Um das zu verstehen, muss man sich kurz die Spezifik des autoritär-marktliberalimperialistischen Projektes vergegenwärtigen, das bei allen Schattierungen den Neoliberalismus von Reagan bis Bush jr. gekennzeichnet hat. Dieses Projekt beruhte auf Grenzziehungen zwischen den prekarisierten, aber leistungs- und nach oben orientierten Mittelschichten und den entkoppelten Armen. Damit war der Neoliberalismus von einem mehr oder weniger stabilen Mitte-ObenBündnis gekennzeichnet. Erleichtert wurde die Entstehung dieses Bündnisses vor dem Hintergrund der geschichtlichen Sonderentwicklung der USA. Dazu gehören neben dem entsolidarisierend wirkenden Radikalindividualismus v.a. die spezifischen Formen der ›Rassisierung‹ und Ethnisierung sozialer Klassenauseinandersetzungen.
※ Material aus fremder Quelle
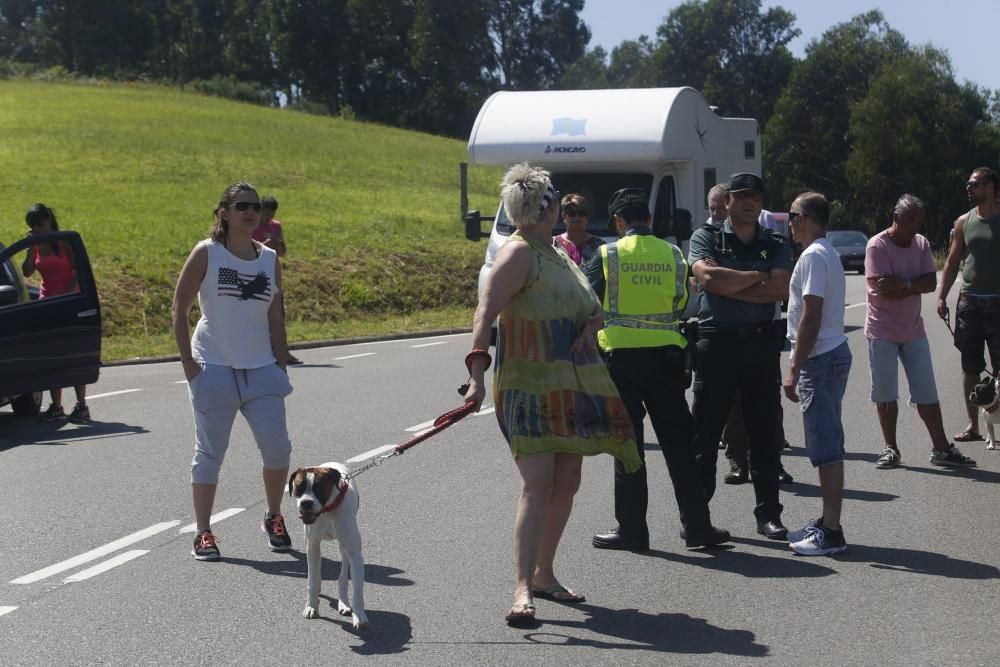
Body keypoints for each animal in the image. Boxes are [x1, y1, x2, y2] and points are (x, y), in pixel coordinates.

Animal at [288, 462, 370, 628]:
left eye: (319, 488)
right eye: (299, 487)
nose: (306, 502)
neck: (328, 510)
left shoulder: (355, 554)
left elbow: (357, 589)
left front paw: (359, 615)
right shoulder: (312, 546)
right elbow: (312, 581)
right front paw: (311, 606)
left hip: (344, 547)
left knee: (343, 575)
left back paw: (344, 603)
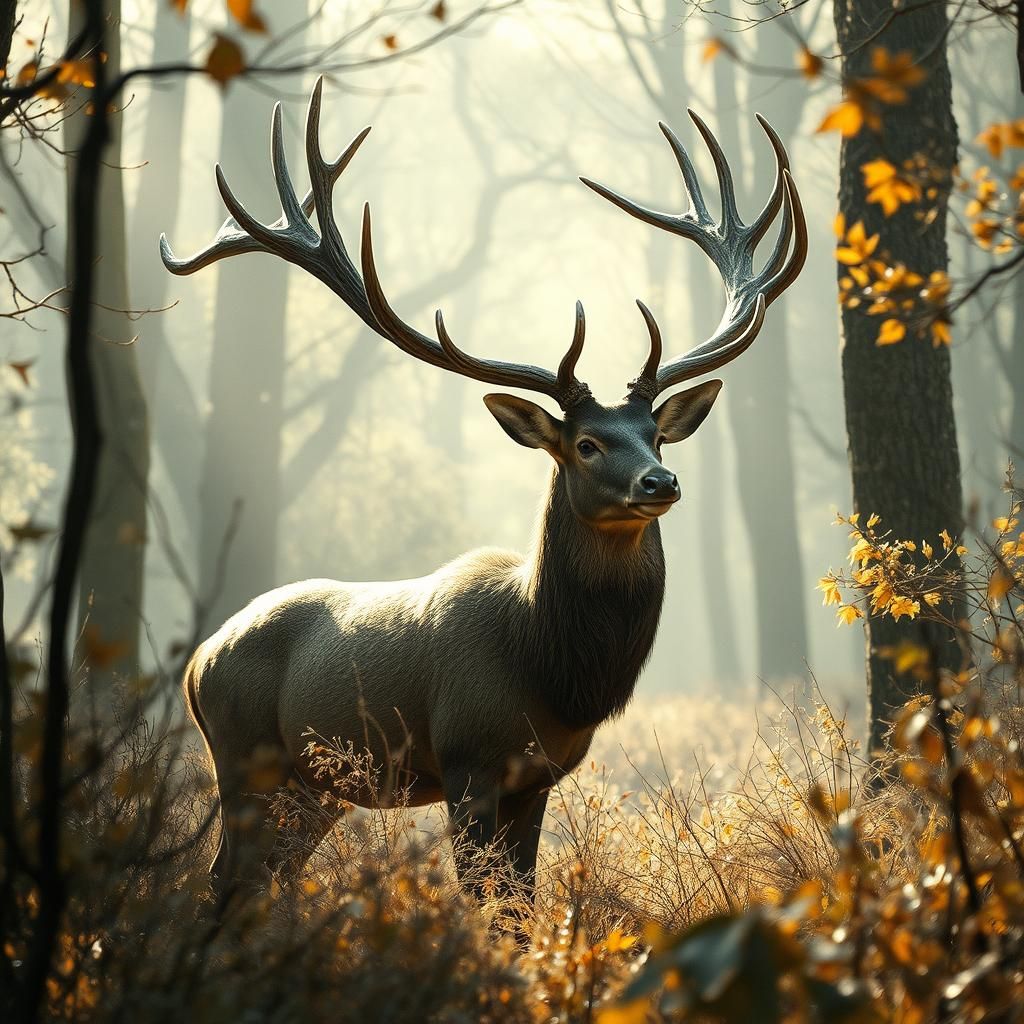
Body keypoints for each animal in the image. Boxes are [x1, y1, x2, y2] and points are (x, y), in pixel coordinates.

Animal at [161, 78, 806, 930]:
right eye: (586, 444)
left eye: (655, 437)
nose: (659, 485)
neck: (547, 668)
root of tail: (198, 660)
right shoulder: (467, 759)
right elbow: (483, 905)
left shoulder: (539, 777)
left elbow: (522, 908)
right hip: (243, 759)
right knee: (220, 882)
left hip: (313, 787)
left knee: (256, 883)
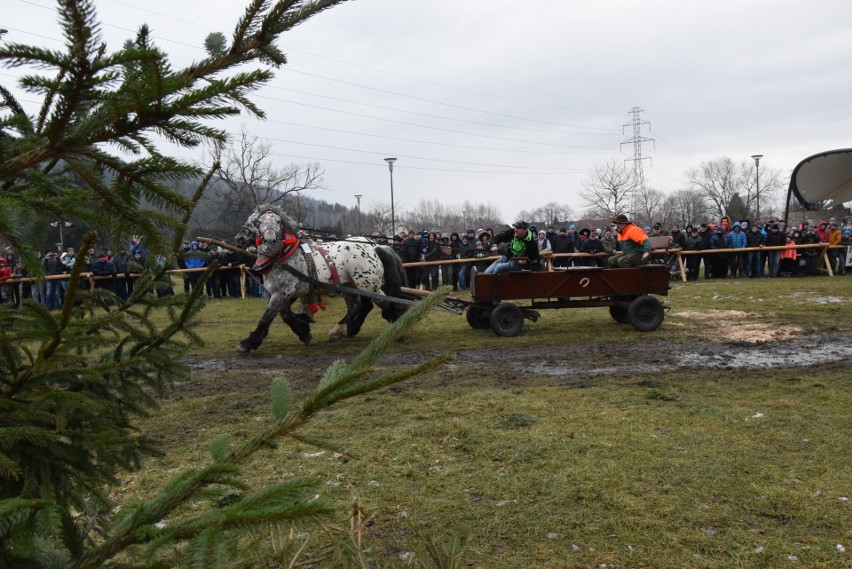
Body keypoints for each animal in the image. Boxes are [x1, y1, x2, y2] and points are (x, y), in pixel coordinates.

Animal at [233, 206, 406, 352]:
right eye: (258, 222)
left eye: (278, 222)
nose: (240, 238)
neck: (283, 257)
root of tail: (374, 247)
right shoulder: (282, 293)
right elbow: (285, 314)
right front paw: (303, 328)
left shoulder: (282, 292)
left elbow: (267, 317)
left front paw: (246, 344)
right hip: (350, 286)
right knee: (357, 307)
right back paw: (342, 330)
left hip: (369, 286)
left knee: (385, 304)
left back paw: (395, 330)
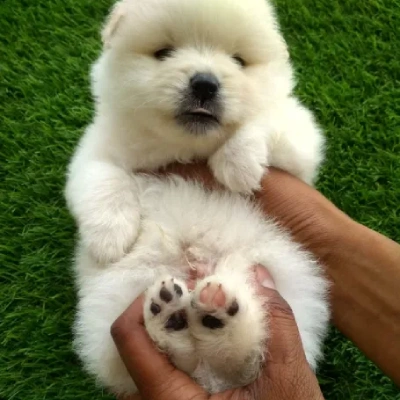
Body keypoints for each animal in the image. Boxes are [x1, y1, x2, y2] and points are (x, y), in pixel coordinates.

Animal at [65, 0, 328, 396]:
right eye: (163, 52)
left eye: (238, 60)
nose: (205, 82)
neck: (188, 147)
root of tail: (209, 377)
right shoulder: (98, 145)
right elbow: (102, 178)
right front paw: (109, 238)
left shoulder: (300, 146)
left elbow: (265, 119)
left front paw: (237, 164)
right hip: (113, 305)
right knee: (169, 357)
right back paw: (172, 318)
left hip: (285, 290)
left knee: (245, 354)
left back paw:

Im Neoliberalismus wurde hierbei die Anrufung »arm« weitgehend gleichbedeutend mit »schwarze oder hispanische Transferleistungsbezieher«, während »Mittelschicht« und »hard-working Americans« gleichbedeutend wurde mit »ver- ängstigte weiße Mittelschicht«. Als Katalysator dieser Spaltung diente die »Entsozialdemokratisierung« der Demokratischen Partei1, die sich ähnlich wie in den meisten Ländern Europas in zunehmender Wahlenthaltung und im Aufstieg des Rechtspopulismus niederschlug2. Ideologischer Kohäsionsfaktor zwischen Oben und Mitte war dabei die US-Variante der autoritären Leistungsideologie, der »producerism«3, der die Entsolidarisierung zwischen Unten und verängstigter Kleinbürgermitte möglich werden ließ. Gelänge es Obama nun, mit Hilfe seines zentralen Reformwerks ein solches Mitte-Unten-Bündnis zu schmieden, wäre das ein historischer Wendepunkt in der Geschichte der USA. Gleichzeitig ist angesichts der Zentralität der Gesundheitsreform für das Obama-Projekt davon auszugehen, dass von der Entstehung und Befestigung eines solchen Bündnisses im Rahmen der Gesundheitsfrage (oder im Umkehrschluss seiner erneuten Spaltung durch die politische Rechte und die Gegner der Gesundheitsreform) das Gelingen oder Scheitern des Obama-Projekts insgesamt abhängt.